## [WORK ITEM]
For each line of the data below that contains "linecap", return that line.

## [Data records]
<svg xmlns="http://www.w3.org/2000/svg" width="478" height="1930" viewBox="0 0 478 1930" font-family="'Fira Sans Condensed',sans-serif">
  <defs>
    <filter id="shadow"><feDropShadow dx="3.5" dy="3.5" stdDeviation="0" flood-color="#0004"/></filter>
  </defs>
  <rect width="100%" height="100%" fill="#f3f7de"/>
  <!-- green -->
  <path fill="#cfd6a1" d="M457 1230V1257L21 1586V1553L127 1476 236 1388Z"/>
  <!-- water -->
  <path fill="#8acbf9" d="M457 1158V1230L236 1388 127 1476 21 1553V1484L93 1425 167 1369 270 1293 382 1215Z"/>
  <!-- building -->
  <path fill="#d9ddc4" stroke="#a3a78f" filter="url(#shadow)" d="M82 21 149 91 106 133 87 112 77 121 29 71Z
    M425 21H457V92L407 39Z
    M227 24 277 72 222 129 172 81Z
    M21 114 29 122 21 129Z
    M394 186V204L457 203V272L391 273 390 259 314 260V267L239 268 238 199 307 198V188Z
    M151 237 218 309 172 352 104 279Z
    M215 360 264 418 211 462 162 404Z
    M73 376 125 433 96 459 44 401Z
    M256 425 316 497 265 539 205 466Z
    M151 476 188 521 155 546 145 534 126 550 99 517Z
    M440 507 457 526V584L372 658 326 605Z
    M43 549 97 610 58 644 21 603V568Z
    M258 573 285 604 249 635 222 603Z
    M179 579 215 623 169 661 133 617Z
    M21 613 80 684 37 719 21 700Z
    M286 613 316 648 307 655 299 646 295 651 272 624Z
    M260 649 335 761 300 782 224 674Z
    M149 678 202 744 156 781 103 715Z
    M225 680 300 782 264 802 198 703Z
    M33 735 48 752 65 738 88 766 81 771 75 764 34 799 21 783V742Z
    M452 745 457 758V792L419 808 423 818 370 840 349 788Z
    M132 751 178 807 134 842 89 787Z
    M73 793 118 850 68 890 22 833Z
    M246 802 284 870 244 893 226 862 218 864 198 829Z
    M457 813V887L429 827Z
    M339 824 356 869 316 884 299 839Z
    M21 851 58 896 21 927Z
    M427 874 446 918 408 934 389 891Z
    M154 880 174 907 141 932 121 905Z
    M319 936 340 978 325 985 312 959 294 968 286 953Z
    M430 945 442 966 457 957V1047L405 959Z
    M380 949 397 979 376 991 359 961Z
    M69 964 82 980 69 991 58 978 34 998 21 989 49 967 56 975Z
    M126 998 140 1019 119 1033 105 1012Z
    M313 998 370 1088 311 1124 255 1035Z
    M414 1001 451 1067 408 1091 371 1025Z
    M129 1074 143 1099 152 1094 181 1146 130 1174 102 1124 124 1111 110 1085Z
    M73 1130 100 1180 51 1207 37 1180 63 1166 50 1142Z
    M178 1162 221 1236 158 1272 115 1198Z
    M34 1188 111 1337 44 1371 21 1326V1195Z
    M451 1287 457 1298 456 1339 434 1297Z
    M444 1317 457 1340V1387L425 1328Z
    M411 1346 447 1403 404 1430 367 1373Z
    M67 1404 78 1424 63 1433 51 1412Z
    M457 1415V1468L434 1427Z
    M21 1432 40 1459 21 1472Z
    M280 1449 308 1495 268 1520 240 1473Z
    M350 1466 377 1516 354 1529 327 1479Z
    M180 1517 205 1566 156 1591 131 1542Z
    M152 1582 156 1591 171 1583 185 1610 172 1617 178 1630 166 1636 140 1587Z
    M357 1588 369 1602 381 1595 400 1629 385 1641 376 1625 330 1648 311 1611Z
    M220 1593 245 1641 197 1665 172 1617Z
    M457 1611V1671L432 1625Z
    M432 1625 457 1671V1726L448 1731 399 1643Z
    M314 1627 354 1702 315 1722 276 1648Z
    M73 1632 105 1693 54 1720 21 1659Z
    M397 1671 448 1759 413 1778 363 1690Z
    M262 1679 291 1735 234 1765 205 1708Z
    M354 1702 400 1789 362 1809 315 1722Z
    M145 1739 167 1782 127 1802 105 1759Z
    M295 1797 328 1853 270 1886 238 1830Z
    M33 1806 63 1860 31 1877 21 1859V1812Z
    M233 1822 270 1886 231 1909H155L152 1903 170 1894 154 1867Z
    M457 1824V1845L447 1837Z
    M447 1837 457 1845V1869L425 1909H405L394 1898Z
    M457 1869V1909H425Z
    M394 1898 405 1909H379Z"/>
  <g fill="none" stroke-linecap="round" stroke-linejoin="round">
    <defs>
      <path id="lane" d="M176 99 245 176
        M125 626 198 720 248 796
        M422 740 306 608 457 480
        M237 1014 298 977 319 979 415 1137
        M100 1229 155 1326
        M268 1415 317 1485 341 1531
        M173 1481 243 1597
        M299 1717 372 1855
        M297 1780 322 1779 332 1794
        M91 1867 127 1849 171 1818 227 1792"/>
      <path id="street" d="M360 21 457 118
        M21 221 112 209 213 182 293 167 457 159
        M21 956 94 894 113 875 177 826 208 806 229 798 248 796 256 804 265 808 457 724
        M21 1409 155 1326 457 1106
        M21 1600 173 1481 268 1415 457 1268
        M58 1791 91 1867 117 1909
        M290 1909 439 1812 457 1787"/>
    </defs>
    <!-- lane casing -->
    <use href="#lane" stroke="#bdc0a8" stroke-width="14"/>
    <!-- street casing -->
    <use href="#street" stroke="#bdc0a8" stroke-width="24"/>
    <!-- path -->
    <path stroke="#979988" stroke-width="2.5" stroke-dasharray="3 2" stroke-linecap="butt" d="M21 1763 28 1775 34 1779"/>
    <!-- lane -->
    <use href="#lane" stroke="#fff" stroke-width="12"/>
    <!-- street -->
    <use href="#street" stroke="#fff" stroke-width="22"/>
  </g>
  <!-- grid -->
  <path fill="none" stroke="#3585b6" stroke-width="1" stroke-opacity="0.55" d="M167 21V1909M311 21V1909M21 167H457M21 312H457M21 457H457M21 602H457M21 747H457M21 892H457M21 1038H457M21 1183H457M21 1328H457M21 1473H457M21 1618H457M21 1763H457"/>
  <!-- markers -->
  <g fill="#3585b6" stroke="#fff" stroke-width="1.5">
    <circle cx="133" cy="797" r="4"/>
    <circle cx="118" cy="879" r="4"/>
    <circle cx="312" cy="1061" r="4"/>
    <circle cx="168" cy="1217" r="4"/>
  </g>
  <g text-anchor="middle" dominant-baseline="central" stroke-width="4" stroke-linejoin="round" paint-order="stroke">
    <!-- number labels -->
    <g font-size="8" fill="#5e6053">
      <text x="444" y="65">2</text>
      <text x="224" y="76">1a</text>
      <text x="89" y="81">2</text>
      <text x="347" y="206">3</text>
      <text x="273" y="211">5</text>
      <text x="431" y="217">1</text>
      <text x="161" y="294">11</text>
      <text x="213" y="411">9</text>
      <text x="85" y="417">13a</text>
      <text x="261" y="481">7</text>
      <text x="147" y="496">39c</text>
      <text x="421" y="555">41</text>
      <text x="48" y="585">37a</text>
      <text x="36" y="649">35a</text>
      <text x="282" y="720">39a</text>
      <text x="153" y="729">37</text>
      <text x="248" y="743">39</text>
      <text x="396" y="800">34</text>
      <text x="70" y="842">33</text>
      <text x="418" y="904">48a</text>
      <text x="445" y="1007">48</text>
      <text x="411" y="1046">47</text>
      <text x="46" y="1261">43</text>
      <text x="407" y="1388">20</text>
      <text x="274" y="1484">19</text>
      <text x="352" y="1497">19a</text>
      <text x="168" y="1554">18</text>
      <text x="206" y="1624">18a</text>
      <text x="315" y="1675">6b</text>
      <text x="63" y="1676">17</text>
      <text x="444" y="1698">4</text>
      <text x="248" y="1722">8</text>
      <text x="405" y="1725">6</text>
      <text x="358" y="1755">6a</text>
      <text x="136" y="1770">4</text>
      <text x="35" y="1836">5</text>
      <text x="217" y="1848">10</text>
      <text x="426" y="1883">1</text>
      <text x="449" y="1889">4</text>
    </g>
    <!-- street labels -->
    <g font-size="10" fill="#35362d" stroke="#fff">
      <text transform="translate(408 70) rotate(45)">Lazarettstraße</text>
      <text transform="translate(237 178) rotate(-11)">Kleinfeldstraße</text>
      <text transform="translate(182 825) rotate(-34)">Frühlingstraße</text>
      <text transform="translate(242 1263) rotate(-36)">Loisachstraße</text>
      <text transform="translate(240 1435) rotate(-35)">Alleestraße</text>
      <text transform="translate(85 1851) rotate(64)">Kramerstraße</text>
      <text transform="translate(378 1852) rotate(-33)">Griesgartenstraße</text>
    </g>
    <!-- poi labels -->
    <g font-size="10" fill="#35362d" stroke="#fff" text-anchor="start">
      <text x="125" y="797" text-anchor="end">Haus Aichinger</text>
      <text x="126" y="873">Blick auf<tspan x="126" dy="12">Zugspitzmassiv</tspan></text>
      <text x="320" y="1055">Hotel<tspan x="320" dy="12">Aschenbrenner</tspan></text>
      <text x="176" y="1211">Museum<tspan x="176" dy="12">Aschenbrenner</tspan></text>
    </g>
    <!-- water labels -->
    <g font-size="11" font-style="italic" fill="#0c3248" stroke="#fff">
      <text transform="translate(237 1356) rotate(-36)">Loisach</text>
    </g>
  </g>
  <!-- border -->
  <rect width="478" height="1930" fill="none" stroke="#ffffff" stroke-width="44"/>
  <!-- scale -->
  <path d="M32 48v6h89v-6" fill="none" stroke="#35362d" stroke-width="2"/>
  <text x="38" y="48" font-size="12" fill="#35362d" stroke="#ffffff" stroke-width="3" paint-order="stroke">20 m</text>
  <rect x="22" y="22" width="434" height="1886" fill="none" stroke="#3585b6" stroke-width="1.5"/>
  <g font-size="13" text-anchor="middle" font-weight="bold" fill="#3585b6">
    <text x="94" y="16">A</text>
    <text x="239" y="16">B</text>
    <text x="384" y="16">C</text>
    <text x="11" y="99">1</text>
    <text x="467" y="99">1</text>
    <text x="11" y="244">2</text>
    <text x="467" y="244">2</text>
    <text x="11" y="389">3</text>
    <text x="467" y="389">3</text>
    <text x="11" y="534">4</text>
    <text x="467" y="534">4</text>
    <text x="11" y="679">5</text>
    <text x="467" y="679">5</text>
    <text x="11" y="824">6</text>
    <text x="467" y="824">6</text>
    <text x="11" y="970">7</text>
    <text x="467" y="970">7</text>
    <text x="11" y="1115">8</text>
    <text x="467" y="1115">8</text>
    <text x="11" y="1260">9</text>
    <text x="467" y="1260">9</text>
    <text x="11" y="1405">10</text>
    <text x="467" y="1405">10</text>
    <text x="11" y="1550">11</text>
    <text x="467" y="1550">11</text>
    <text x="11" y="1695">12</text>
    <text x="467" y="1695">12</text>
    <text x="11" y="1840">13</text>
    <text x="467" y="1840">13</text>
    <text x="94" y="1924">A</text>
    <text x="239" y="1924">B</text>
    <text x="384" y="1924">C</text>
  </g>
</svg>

## [ANSWER TO THIS PROBLEM]
  <g fill="none" stroke-linecap="round" stroke-linejoin="round">
    <path stroke="#979988" stroke-width="2.5" stroke-dasharray="3 2" stroke-linecap="butt" d="M21 1763 28 1775 34 1779"/>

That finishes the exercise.